» **Task prompt**:
Every line from the one holding "- 📊 Coverage area analysis" through the final line of the entries is to be reproduced exactly, and no other line.

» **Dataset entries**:
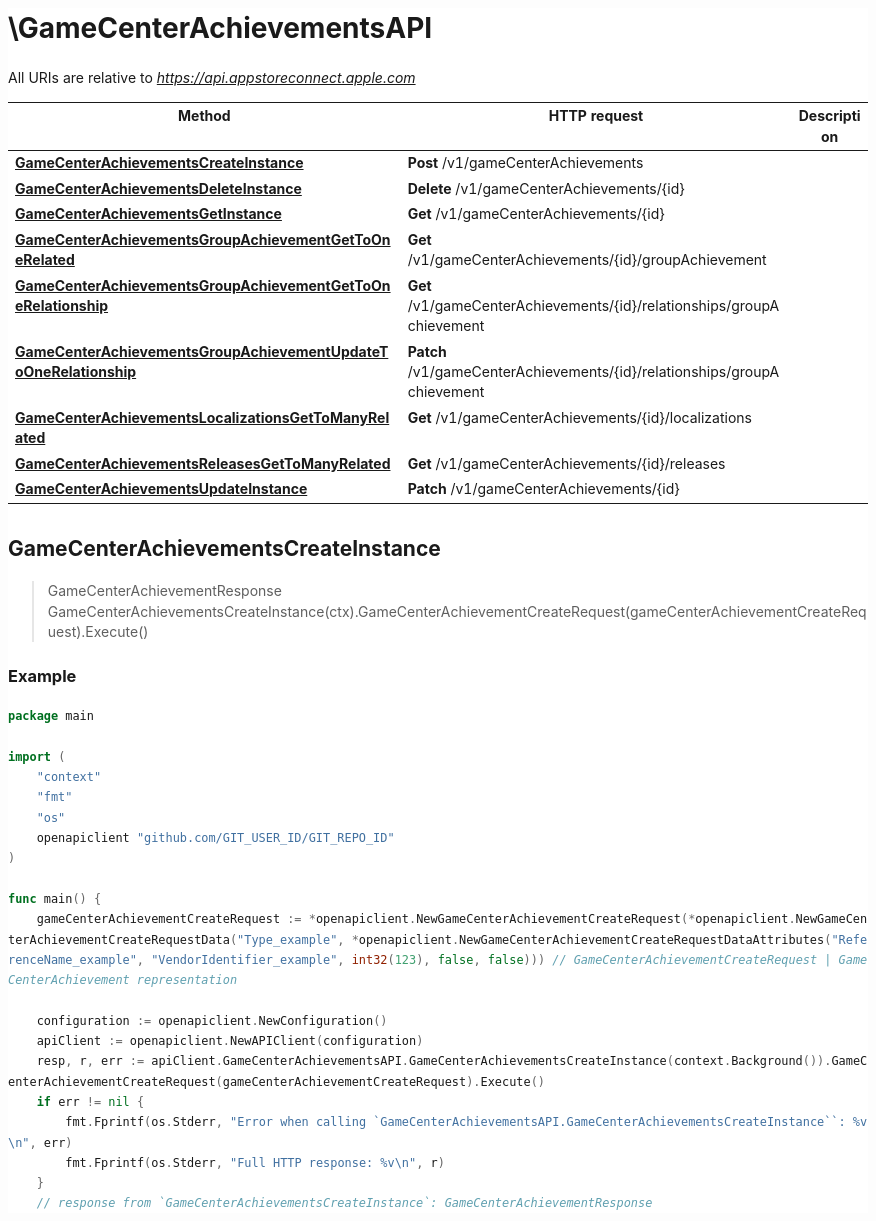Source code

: # \GameCenterAchievementsAPI

All URIs are relative to *https://api.appstoreconnect.apple.com*

Method | HTTP request | Description
------------- | ------------- | -------------
[**GameCenterAchievementsCreateInstance**](GameCenterAchievementsAPI.md#GameCenterAchievementsCreateInstance) | **Post** /v1/gameCenterAchievements | 
[**GameCenterAchievementsDeleteInstance**](GameCenterAchievementsAPI.md#GameCenterAchievementsDeleteInstance) | **Delete** /v1/gameCenterAchievements/{id} | 
[**GameCenterAchievementsGetInstance**](GameCenterAchievementsAPI.md#GameCenterAchievementsGetInstance) | **Get** /v1/gameCenterAchievements/{id} | 
[**GameCenterAchievementsGroupAchievementGetToOneRelated**](GameCenterAchievementsAPI.md#GameCenterAchievementsGroupAchievementGetToOneRelated) | **Get** /v1/gameCenterAchievements/{id}/groupAchievement | 
[**GameCenterAchievementsGroupAchievementGetToOneRelationship**](GameCenterAchievementsAPI.md#GameCenterAchievementsGroupAchievementGetToOneRelationship) | **Get** /v1/gameCenterAchievements/{id}/relationships/groupAchievement | 
[**GameCenterAchievementsGroupAchievementUpdateToOneRelationship**](GameCenterAchievementsAPI.md#GameCenterAchievementsGroupAchievementUpdateToOneRelationship) | **Patch** /v1/gameCenterAchievements/{id}/relationships/groupAchievement | 
[**GameCenterAchievementsLocalizationsGetToManyRelated**](GameCenterAchievementsAPI.md#GameCenterAchievementsLocalizationsGetToManyRelated) | **Get** /v1/gameCenterAchievements/{id}/localizations | 
[**GameCenterAchievementsReleasesGetToManyRelated**](GameCenterAchievementsAPI.md#GameCenterAchievementsReleasesGetToManyRelated) | **Get** /v1/gameCenterAchievements/{id}/releases | 
[**GameCenterAchievementsUpdateInstance**](GameCenterAchievementsAPI.md#GameCenterAchievementsUpdateInstance) | **Patch** /v1/gameCenterAchievements/{id} | 



## GameCenterAchievementsCreateInstance

> GameCenterAchievementResponse GameCenterAchievementsCreateInstance(ctx).GameCenterAchievementCreateRequest(gameCenterAchievementCreateRequest).Execute()



### Example

```go
package main

import (
    "context"
    "fmt"
    "os"
    openapiclient "github.com/GIT_USER_ID/GIT_REPO_ID"
)

func main() {
    gameCenterAchievementCreateRequest := *openapiclient.NewGameCenterAchievementCreateRequest(*openapiclient.NewGameCenterAchievementCreateRequestData("Type_example", *openapiclient.NewGameCenterAchievementCreateRequestDataAttributes("ReferenceName_example", "VendorIdentifier_example", int32(123), false, false))) // GameCenterAchievementCreateRequest | GameCenterAchievement representation

    configuration := openapiclient.NewConfiguration()
    apiClient := openapiclient.NewAPIClient(configuration)
    resp, r, err := apiClient.GameCenterAchievementsAPI.GameCenterAchievementsCreateInstance(context.Background()).GameCenterAchievementCreateRequest(gameCenterAchievementCreateRequest).Execute()
    if err != nil {
        fmt.Fprintf(os.Stderr, "Error when calling `GameCenterAchievementsAPI.GameCenterAchievementsCreateInstance``: %v\n", err)
        fmt.Fprintf(os.Stderr, "Full HTTP response: %v\n", r)
    }
    // response from `GameCenterAchievementsCreateInstance`: GameCenterAchievementResponse
```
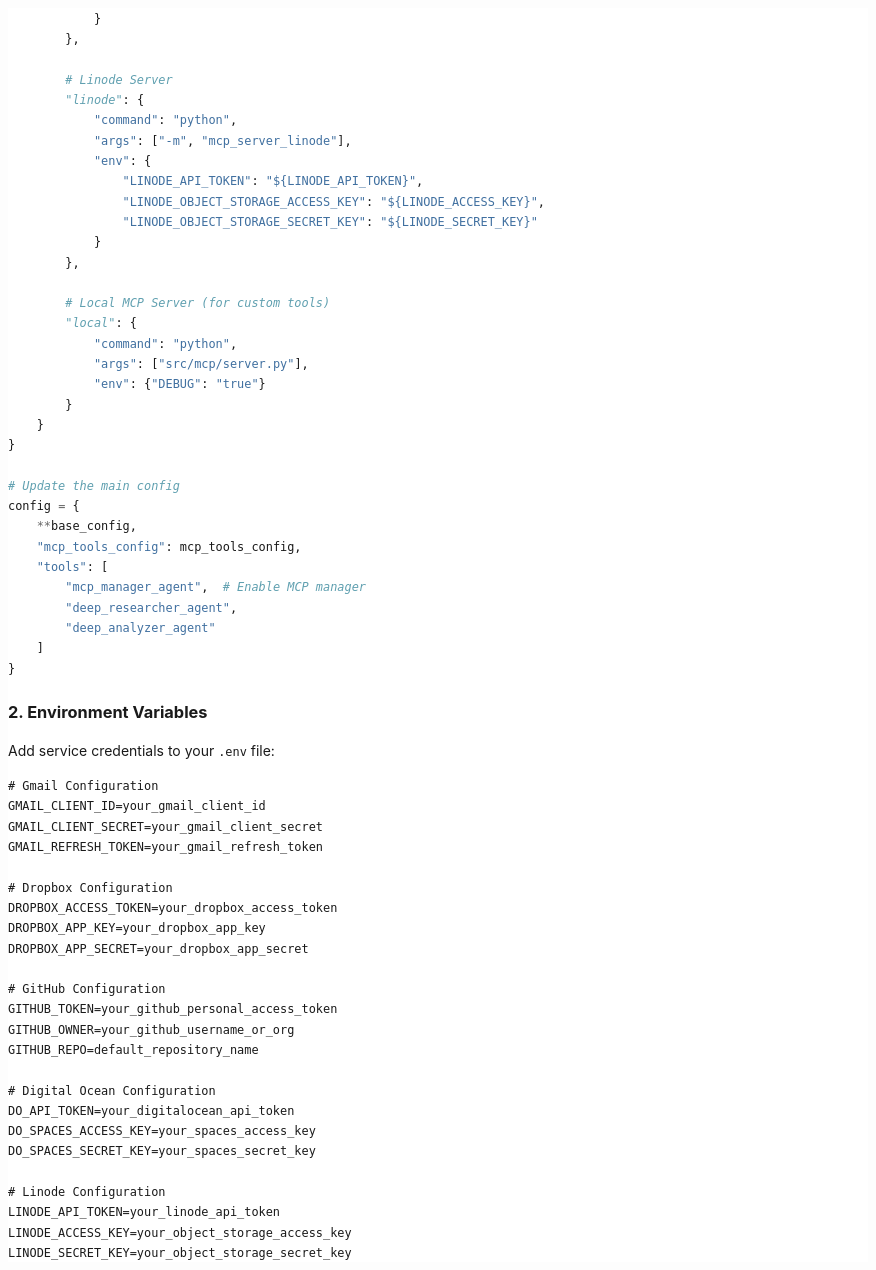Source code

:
 ```python
            }
        },
        
        # Linode Server
        "linode": {
            "command": "python",
            "args": ["-m", "mcp_server_linode"],
            "env": {
                "LINODE_API_TOKEN": "${LINODE_API_TOKEN}",
                "LINODE_OBJECT_STORAGE_ACCESS_KEY": "${LINODE_ACCESS_KEY}",
                "LINODE_OBJECT_STORAGE_SECRET_KEY": "${LINODE_SECRET_KEY}"
            }
        },
        
        # Local MCP Server (for custom tools)
        "local": {
            "command": "python",
            "args": ["src/mcp/server.py"],
            "env": {"DEBUG": "true"}
        }
    }
}

# Update the main config
config = {
    **base_config,
    "mcp_tools_config": mcp_tools_config,
    "tools": [
        "mcp_manager_agent",  # Enable MCP manager
        "deep_researcher_agent",
        "deep_analyzer_agent"
    ]
}
```

### 2. Environment Variables

Add service credentials to your `.env` file:

```env
# Gmail Configuration
GMAIL_CLIENT_ID=your_gmail_client_id
GMAIL_CLIENT_SECRET=your_gmail_client_secret
GMAIL_REFRESH_TOKEN=your_gmail_refresh_token

# Dropbox Configuration
DROPBOX_ACCESS_TOKEN=your_dropbox_access_token
DROPBOX_APP_KEY=your_dropbox_app_key
DROPBOX_APP_SECRET=your_dropbox_app_secret

# GitHub Configuration
GITHUB_TOKEN=your_github_personal_access_token
GITHUB_OWNER=your_github_username_or_org
GITHUB_REPO=default_repository_name

# Digital Ocean Configuration
DO_API_TOKEN=your_digitalocean_api_token
DO_SPACES_ACCESS_KEY=your_spaces_access_key
DO_SPACES_SECRET_KEY=your_spaces_secret_key

# Linode Configuration
LINODE_API_TOKEN=your_linode_api_token
LINODE_ACCESS_KEY=your_object_storage_access_key
LINODE_SECRET_KEY=your_object_storage_secret_key
```
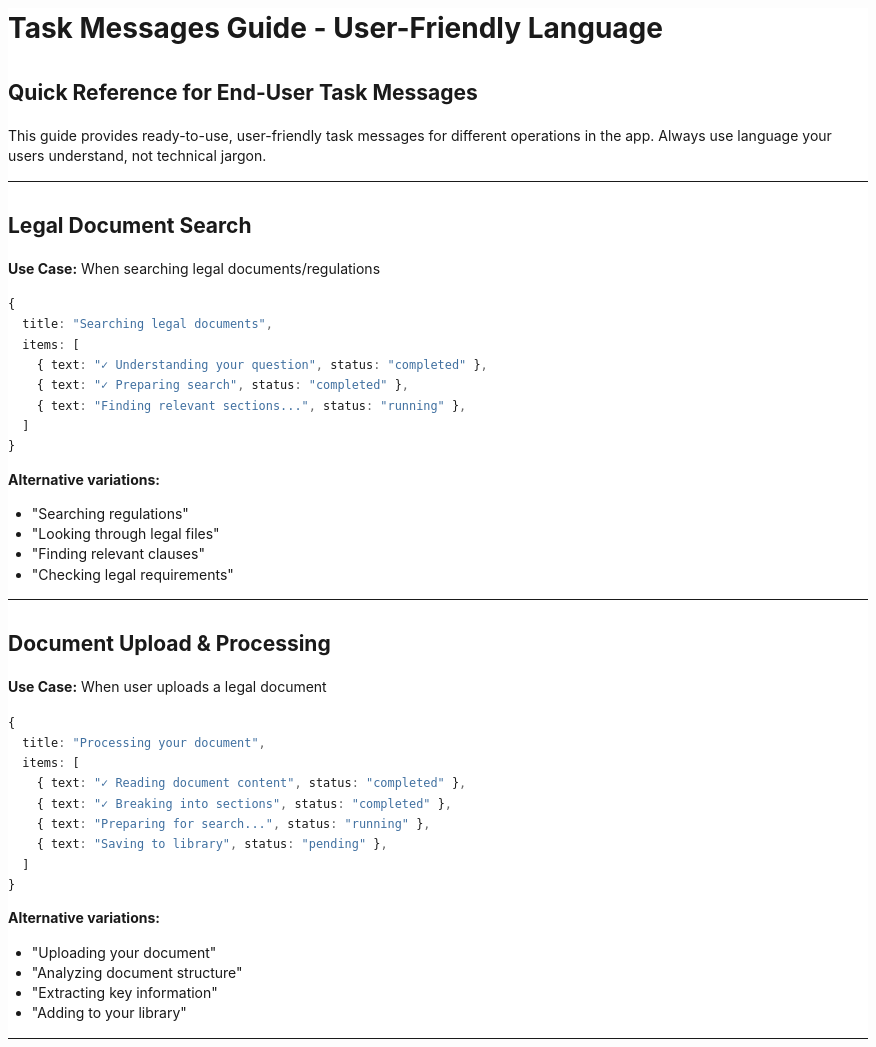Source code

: # Task Messages Guide - User-Friendly Language

## Quick Reference for End-User Task Messages

This guide provides ready-to-use, user-friendly task messages for different operations in the app. Always use language your users understand, not technical jargon.

---

## Legal Document Search

**Use Case:** When searching legal documents/regulations

```typescript
{
  title: "Searching legal documents",
  items: [
    { text: "✓ Understanding your question", status: "completed" },
    { text: "✓ Preparing search", status: "completed" },
    { text: "Finding relevant sections...", status: "running" },
  ]
}
```

**Alternative variations:**
- "Searching regulations"
- "Looking through legal files"
- "Finding relevant clauses"
- "Checking legal requirements"

---

## Document Upload & Processing

**Use Case:** When user uploads a legal document

```typescript
{
  title: "Processing your document",
  items: [
    { text: "✓ Reading document content", status: "completed" },
    { text: "✓ Breaking into sections", status: "completed" },
    { text: "Preparing for search...", status: "running" },
    { text: "Saving to library", status: "pending" },
  ]
}
```

**Alternative variations:**
- "Uploading your document"
- "Analyzing document structure"
- "Extracting key information"
- "Adding to your library"

---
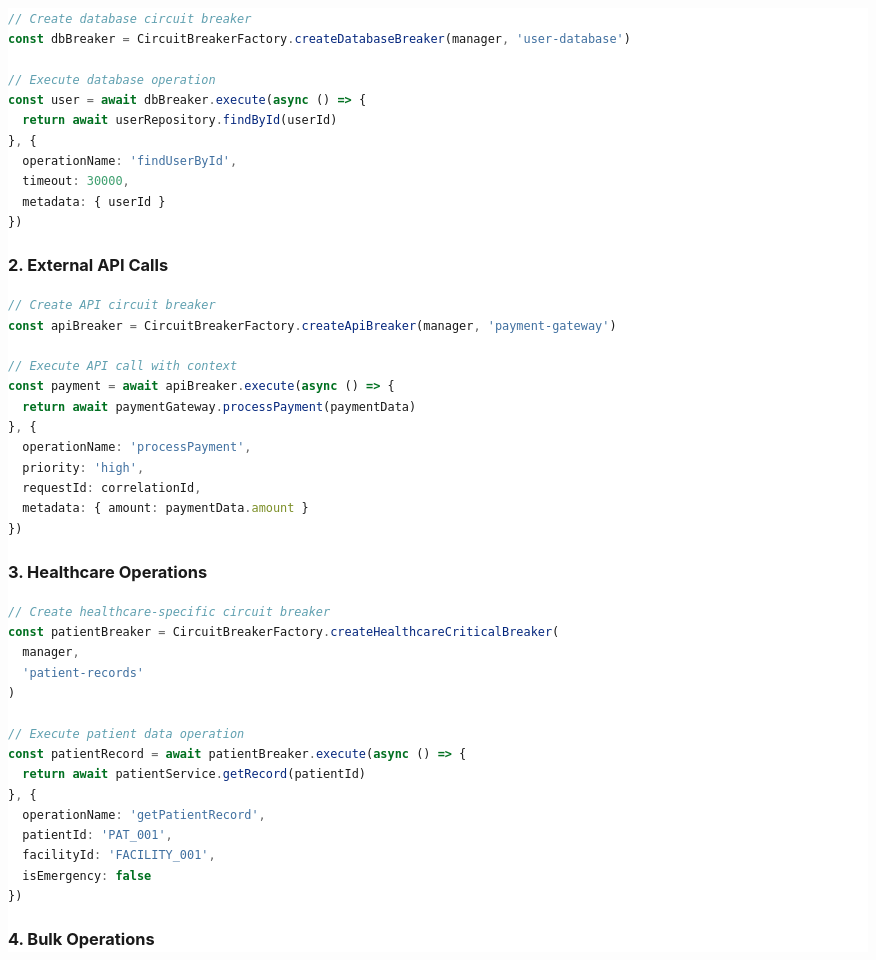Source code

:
 ```typescript
// Create database circuit breaker
const dbBreaker = CircuitBreakerFactory.createDatabaseBreaker(manager, 'user-database')

// Execute database operation
const user = await dbBreaker.execute(async () => {
  return await userRepository.findById(userId)
}, {
  operationName: 'findUserById',
  timeout: 30000,
  metadata: { userId }
})
```

### 2. External API Calls

```typescript
// Create API circuit breaker
const apiBreaker = CircuitBreakerFactory.createApiBreaker(manager, 'payment-gateway')

// Execute API call with context
const payment = await apiBreaker.execute(async () => {
  return await paymentGateway.processPayment(paymentData)
}, {
  operationName: 'processPayment',
  priority: 'high',
  requestId: correlationId,
  metadata: { amount: paymentData.amount }
})
```

### 3. Healthcare Operations

```typescript
// Create healthcare-specific circuit breaker
const patientBreaker = CircuitBreakerFactory.createHealthcareCriticalBreaker(
  manager, 
  'patient-records'
)

// Execute patient data operation
const patientRecord = await patientBreaker.execute(async () => {
  return await patientService.getRecord(patientId)
}, {
  operationName: 'getPatientRecord',
  patientId: 'PAT_001',
  facilityId: 'FACILITY_001',
  isEmergency: false
})
```

### 4. Bulk Operations
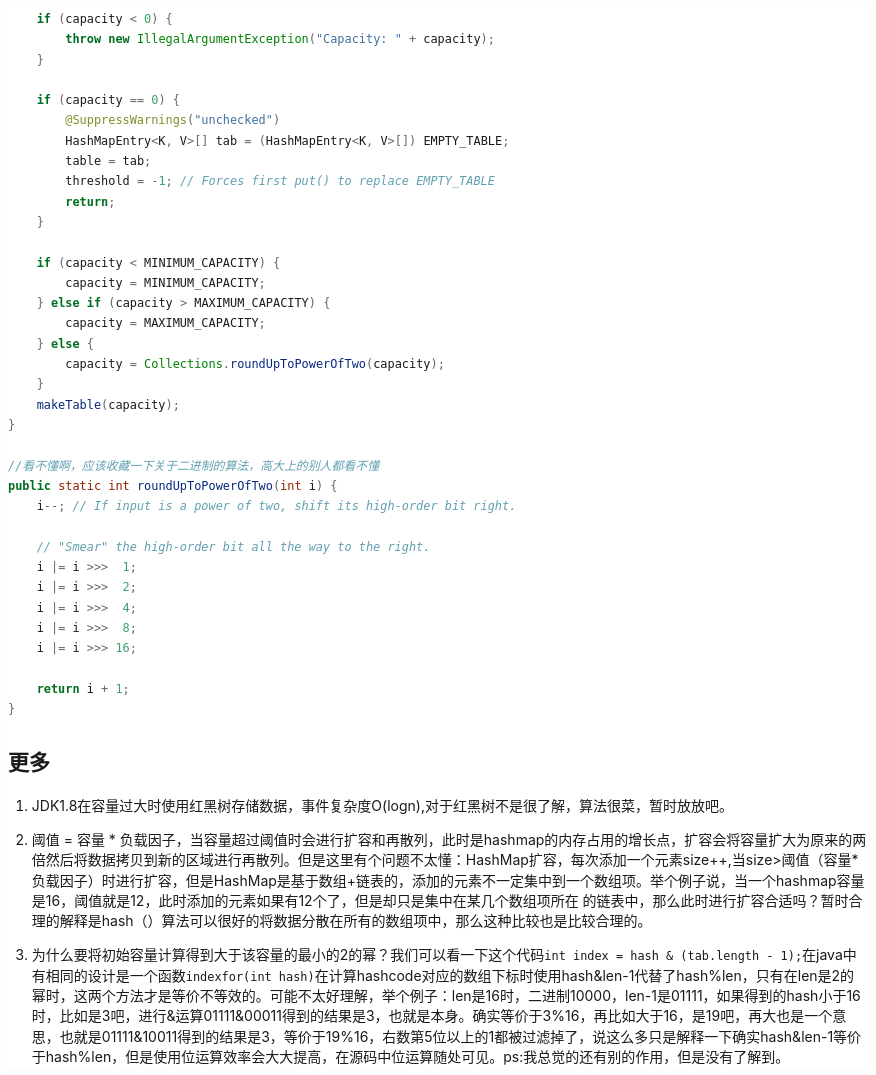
```java
    if (capacity < 0) {
        throw new IllegalArgumentException("Capacity: " + capacity);
    }

    if (capacity == 0) {
        @SuppressWarnings("unchecked")
        HashMapEntry<K, V>[] tab = (HashMapEntry<K, V>[]) EMPTY_TABLE;
        table = tab;
        threshold = -1; // Forces first put() to replace EMPTY_TABLE
        return;
    }

    if (capacity < MINIMUM_CAPACITY) {
        capacity = MINIMUM_CAPACITY;
    } else if (capacity > MAXIMUM_CAPACITY) {
        capacity = MAXIMUM_CAPACITY;
    } else {
        capacity = Collections.roundUpToPowerOfTwo(capacity);
    }
    makeTable(capacity);
}

//看不懂啊，应该收藏一下关于二进制的算法，高大上的别人都看不懂
public static int roundUpToPowerOfTwo(int i) {
    i--; // If input is a power of two, shift its high-order bit right.

    // "Smear" the high-order bit all the way to the right.
    i |= i >>>  1;
    i |= i >>>  2;
    i |= i >>>  4;
    i |= i >>>  8;
    i |= i >>> 16;

    return i + 1;
}

```


## 更多

1. JDK1.8在容量过大时使用红黑树存储数据，事件复杂度O(logn),对于红黑树不是很了解，算法很菜，暂时放放吧。

2. 阈值  =  容量 * 负载因子，当容量超过阈值时会进行扩容和再散列，此时是hashmap的内存占用的增长点，扩容会将容量扩大为原来的两倍然后将数据拷贝到新的区域进行再散列。但是这里有个问题不太懂：HashMap扩容，每次添加一个元素size++,当size>阈值（容量*负载因子）时进行扩容，但是HashMap是基于数组+链表的，添加的元素不一定集中到一个数组项。举个例子说，当一个hashmap容量是16，阈值就是12，此时添加的元素如果有12个了，但是却只是集中在某几个数组项所在 的链表中，那么此时进行扩容合适吗？暂时合理的解释是hash（）算法可以很好的将数据分散在所有的数组项中，那么这种比较也是比较合理的。

3. 为什么要将初始容量计算得到大于该容量的最小的2的幂？我们可以看一下这个代码`int index = hash & (tab.length - 1);`在java中有相同的设计是一个函数`indexfor(int hash)`在计算hashcode对应的数组下标时使用hash&len-1代替了hash%len，只有在len是2的幂时，这两个方法才是等价不等效的。可能不太好理解，举个例子：len是16时，二进制10000，len-1是01111，如果得到的hash小于16时，比如是3吧，进行&运算01111&00011得到的结果是3，也就是本身。确实等价于3%16，再比如大于16，是19吧，再大也是一个意思，也就是01111&10011得到的结果是3，等价于19%16，右数第5位以上的1都被过滤掉了，说这么多只是解释一下确实hash&len-1等价于hash%len，但是使用位运算效率会大大提高，在源码中位运算随处可见。ps:我总觉的还有别的作用，但是没有了解到。



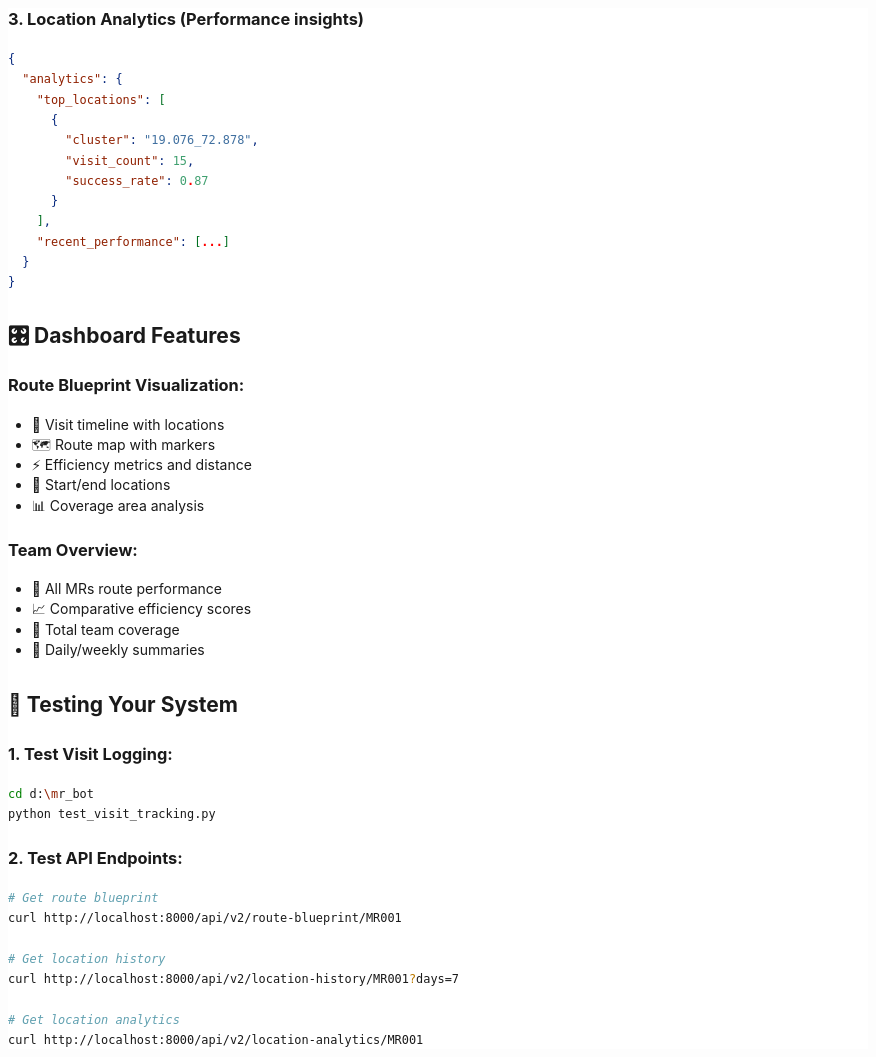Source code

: ### 3. **Location Analytics** (Performance insights)
```json
{
  "analytics": {
    "top_locations": [
      {
        "cluster": "19.076_72.878",
        "visit_count": 15,
        "success_rate": 0.87
      }
    ],
    "recent_performance": [...]
  }
}
```

## 🎛️ **Dashboard Features**

### Route Blueprint Visualization:
- 📍 Visit timeline with locations
- 🗺️ Route map with markers
- ⚡ Efficiency metrics and distance
- 🏁 Start/end locations
- 📊 Coverage area analysis

### Team Overview:
- 👥 All MRs route performance
- 📈 Comparative efficiency scores
- 🎯 Total team coverage
- 📅 Daily/weekly summaries

## 🧪 **Testing Your System**

### 1. **Test Visit Logging:**
```bash
cd d:\mr_bot
python test_visit_tracking.py
```

### 2. **Test API Endpoints:**
```bash
# Get route blueprint
curl http://localhost:8000/api/v2/route-blueprint/MR001

# Get location history  
curl http://localhost:8000/api/v2/location-history/MR001?days=7

# Get location analytics
curl http://localhost:8000/api/v2/location-analytics/MR001
```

» **Solution for this problem**:
- 📊 Coverage area analysis

### Team Overview:
- 👥 All MRs route performance
- 📈 Comparative efficiency scores
- 🎯 Total team coverage
- 📅 Daily/weekly summaries

## 🧪 **Testing Your System**

### 1. **Test Visit Logging:**
```bash
cd d:\mr_bot
python test_visit_tracking.py
```

### 2. **Test API Endpoints:**
```bash
# Get route blueprint
curl http://localhost:8000/api/v2/route-blueprint/MR001

# Get location history  
curl http://localhost:8000/api/v2/location-history/MR001?days=7

# Get location analytics
curl http://localhost:8000/api/v2/location-analytics/MR001
```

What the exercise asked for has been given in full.